I also feel there is quite a strong distinction between Neutral Good (velvet gloves) and Chaotic Good (do what thou wilt), tough this is a bit harder to put into examples. And Chaotic Neutral is to me a pretty good classification of libertarian capitalism. I don't feel any of these are redundant.

But in 4E, all of this doesn't matter. I feel the 4E alignment handles are insufficient for describing alignment, but I am relieved it no longer matters. In 3E, you were sometimes punished for picking an alignment, where a Neutral character could escape consequences, and that was a price of role-playing and heroism I definitely did not like. Thus I still prefer the wishy-washy 4E system to the game-effect 3E system. If I like I can use the 3E names of the alignments (in fact, I do so), and everyone around here will still know what I'm talking about, but there is no game effect.

PS: When classifying the alignment of Corellon, Chaotic Good became Unaligned.

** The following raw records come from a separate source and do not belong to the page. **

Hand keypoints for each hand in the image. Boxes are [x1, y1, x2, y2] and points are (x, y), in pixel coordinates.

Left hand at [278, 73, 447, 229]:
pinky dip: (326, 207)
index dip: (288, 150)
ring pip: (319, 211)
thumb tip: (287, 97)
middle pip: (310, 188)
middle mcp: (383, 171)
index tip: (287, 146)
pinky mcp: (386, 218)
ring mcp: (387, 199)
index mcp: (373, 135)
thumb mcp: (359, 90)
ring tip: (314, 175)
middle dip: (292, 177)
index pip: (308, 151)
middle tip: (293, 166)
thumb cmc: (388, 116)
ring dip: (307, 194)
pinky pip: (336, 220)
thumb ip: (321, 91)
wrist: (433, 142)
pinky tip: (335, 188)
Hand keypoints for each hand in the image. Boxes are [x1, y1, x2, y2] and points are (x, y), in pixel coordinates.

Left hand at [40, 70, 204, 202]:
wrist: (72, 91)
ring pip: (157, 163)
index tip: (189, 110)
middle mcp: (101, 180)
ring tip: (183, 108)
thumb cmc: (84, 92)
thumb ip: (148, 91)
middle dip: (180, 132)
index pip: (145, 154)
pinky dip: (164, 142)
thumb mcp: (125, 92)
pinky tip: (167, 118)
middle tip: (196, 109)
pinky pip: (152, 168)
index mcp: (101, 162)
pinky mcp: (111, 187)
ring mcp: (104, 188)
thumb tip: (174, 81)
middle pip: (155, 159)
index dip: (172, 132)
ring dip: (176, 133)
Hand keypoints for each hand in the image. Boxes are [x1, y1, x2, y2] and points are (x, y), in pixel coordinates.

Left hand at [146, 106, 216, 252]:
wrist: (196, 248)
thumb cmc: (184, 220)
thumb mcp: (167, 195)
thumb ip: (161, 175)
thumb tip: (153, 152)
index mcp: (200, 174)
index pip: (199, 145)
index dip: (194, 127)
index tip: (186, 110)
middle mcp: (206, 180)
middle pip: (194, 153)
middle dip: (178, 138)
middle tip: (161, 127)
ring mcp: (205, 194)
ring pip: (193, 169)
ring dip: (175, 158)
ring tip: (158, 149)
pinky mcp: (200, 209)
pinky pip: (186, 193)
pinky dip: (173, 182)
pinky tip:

The way Corellon is described in 4E, he still seems to be what 3E called CG, only that alignment does not exist anymore. But they did not make him Good. It seems they use a different alignment map than you, Jhaelen.
~DS.
 

Unaligned appears to be the alignment of political agendas, rather than good or evil. This makes infinite good sense, to me.

Given the number of complaints that I've heard over the years, it's a good thing that alignment has become nothing more than a role playing hand-wave. Five people can see the niceties of the same alignment in completely and fundamentally different ways. This becomes an issue when the DM and his players don't see eye-to-eye on an issue and there are real, mechanics effecting consequences to a breach of alignment. Much better that failure to follow strictures of religion and alignment result in social penalties, rather than mechanical ones.